--- EXERCISE REQUIREMENTS ---
Examine the entries and show every line in which the word "nước" is found.

--- Saved entries ---

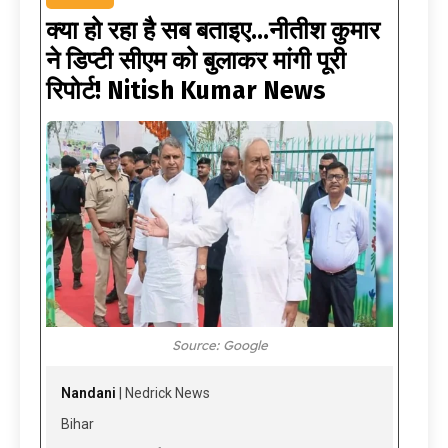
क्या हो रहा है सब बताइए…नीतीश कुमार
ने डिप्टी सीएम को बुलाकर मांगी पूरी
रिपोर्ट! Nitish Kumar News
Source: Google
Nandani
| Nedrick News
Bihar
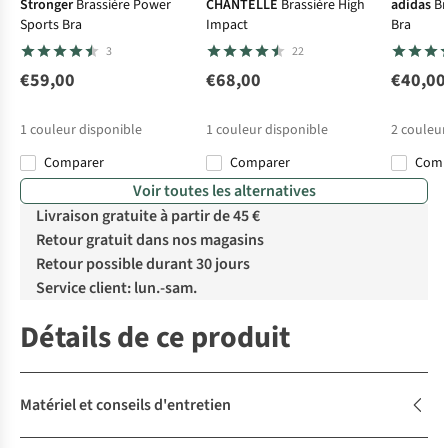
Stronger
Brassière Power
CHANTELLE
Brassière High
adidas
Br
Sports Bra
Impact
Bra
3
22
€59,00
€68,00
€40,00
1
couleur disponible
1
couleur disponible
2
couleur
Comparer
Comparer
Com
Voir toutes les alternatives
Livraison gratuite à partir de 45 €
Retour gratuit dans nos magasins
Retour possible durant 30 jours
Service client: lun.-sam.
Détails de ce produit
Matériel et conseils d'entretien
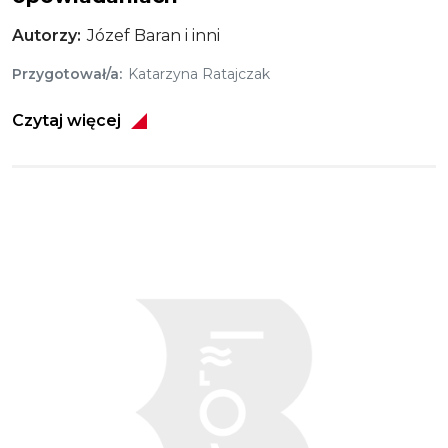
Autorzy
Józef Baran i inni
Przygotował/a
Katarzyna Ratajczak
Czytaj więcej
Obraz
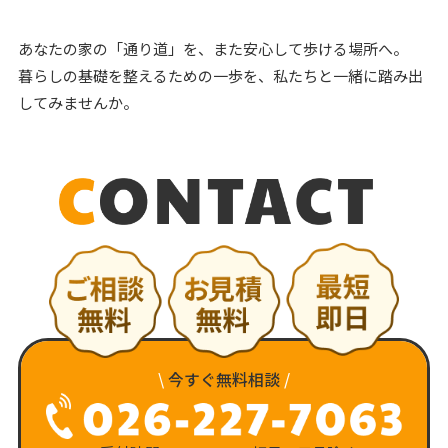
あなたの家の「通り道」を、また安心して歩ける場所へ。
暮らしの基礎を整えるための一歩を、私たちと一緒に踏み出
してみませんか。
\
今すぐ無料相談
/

...

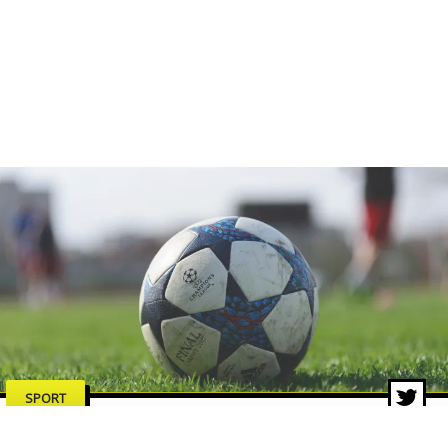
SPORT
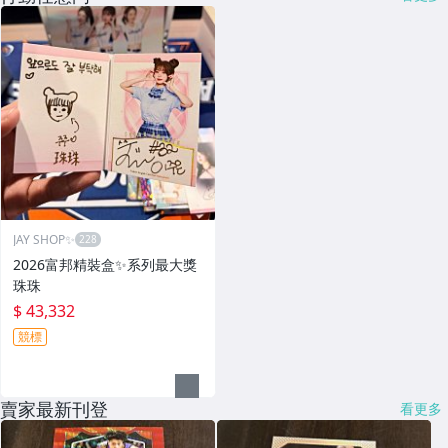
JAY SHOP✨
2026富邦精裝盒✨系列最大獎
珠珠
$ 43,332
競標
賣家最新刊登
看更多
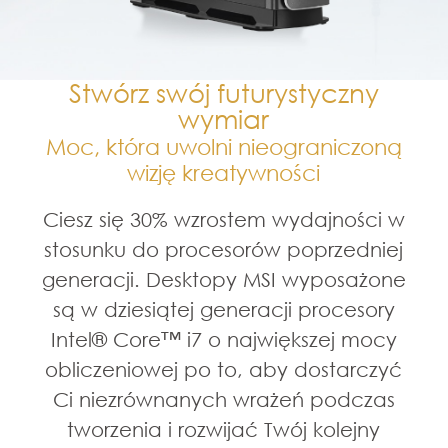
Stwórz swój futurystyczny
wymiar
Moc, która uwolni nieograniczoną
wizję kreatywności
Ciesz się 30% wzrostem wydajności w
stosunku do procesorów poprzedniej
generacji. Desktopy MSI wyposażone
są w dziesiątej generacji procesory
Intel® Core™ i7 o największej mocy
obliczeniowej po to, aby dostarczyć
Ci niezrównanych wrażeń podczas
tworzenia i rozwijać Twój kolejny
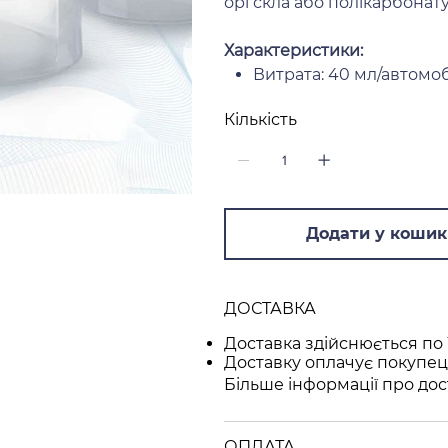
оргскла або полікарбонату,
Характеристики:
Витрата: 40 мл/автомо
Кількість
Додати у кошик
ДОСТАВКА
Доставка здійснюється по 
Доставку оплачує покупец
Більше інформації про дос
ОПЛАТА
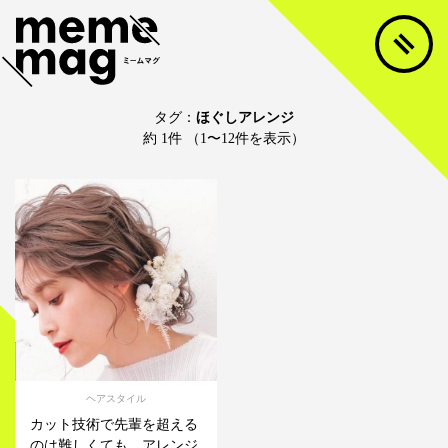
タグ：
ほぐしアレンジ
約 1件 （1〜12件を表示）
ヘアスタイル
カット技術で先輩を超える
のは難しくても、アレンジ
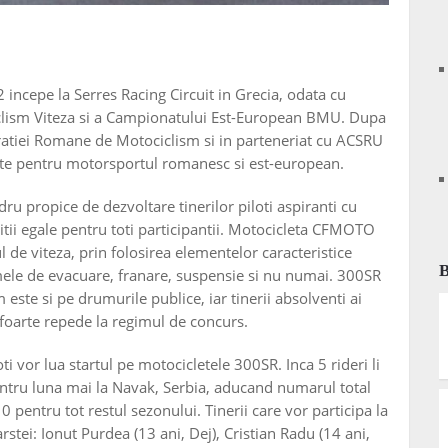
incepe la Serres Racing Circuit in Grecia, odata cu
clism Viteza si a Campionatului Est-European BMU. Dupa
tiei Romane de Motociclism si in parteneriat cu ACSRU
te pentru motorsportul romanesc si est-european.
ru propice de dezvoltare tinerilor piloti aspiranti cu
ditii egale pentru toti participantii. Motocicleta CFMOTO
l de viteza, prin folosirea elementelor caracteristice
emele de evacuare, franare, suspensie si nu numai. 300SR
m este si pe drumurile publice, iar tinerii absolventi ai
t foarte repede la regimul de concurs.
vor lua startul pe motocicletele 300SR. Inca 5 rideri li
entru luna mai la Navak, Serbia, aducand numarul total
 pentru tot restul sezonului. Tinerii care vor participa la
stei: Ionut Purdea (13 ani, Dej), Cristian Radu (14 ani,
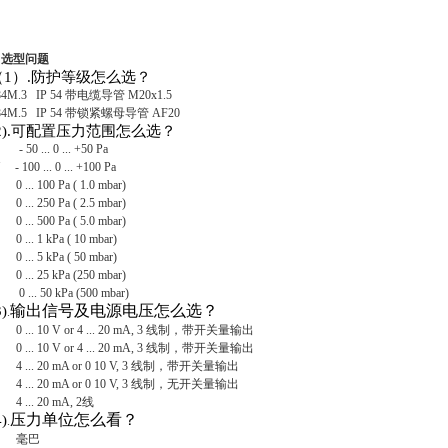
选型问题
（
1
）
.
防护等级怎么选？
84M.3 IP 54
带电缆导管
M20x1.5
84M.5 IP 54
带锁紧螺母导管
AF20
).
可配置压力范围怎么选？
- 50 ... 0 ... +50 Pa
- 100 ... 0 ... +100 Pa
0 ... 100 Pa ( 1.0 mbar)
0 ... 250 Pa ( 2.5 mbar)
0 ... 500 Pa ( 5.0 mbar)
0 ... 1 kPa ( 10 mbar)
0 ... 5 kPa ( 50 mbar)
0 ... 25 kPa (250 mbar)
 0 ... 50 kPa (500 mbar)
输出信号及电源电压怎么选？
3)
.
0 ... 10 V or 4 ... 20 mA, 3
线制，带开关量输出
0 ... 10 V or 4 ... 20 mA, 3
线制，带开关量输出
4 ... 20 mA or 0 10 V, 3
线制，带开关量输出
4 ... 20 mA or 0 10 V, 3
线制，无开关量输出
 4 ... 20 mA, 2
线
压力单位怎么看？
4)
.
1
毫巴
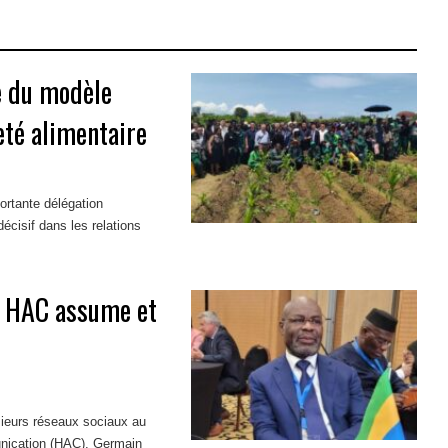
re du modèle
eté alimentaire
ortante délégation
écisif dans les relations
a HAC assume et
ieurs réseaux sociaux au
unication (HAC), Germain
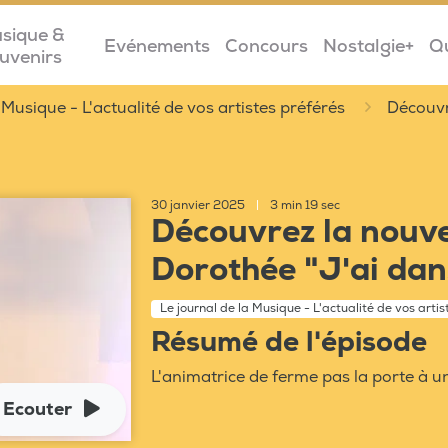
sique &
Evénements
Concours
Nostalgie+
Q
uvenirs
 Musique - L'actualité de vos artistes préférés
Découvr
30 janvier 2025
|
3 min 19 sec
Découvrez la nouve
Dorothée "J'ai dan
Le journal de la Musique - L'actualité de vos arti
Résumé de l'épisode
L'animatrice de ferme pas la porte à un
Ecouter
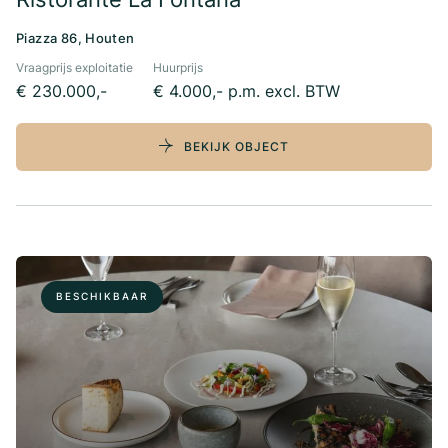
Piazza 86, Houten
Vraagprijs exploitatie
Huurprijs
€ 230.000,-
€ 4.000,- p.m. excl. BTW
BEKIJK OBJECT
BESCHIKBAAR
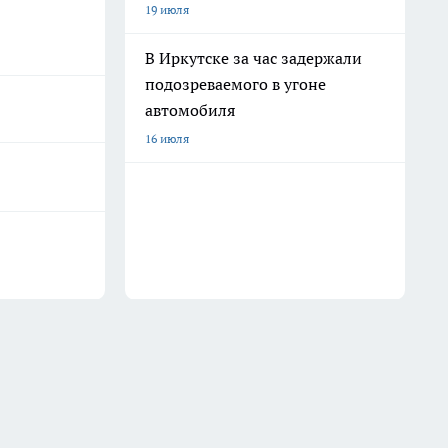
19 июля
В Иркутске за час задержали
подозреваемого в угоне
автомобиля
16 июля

...

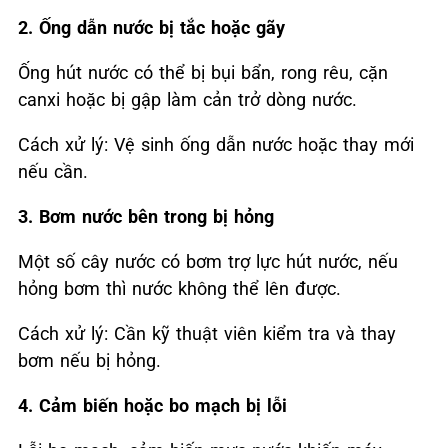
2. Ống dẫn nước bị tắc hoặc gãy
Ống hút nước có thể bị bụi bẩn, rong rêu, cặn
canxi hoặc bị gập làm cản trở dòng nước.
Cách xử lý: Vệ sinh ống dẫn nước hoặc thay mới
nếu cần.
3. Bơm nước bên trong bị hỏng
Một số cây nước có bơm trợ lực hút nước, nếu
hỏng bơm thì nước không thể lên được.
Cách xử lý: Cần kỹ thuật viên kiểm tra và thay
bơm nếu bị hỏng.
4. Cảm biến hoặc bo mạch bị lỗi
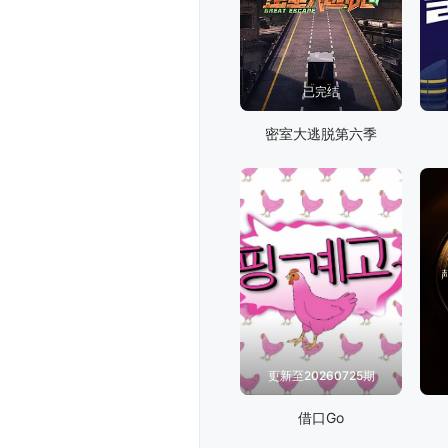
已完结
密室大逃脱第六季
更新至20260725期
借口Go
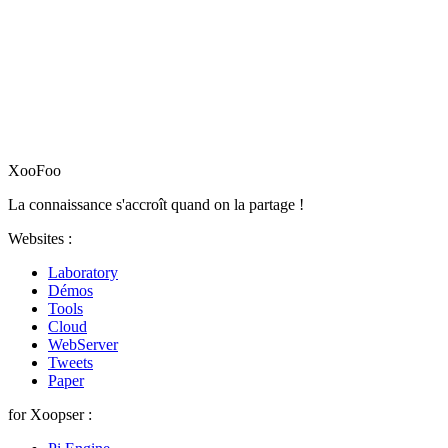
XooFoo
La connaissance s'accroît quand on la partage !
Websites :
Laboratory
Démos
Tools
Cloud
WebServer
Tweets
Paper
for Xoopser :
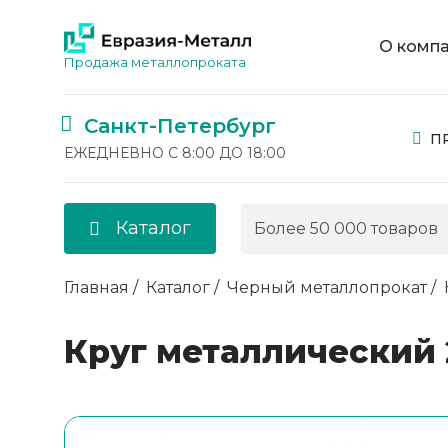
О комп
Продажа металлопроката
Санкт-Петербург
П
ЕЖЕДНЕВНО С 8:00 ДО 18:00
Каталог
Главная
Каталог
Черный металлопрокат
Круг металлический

--- RESPONSE TO THE TASK ---
2. Ống dẫn nước bị tắc hoặc gãy
Ống hút nước có thể bị bụi bẩn, rong rêu, cặn
canxi hoặc bị gập làm cản trở dòng nước.
Cách xử lý: Vệ sinh ống dẫn nước hoặc thay mới
3. Bơm nước bên trong bị hỏng
Một số cây nước có bơm trợ lực hút nước, nếu
hỏng bơm thì nước không thể lên được.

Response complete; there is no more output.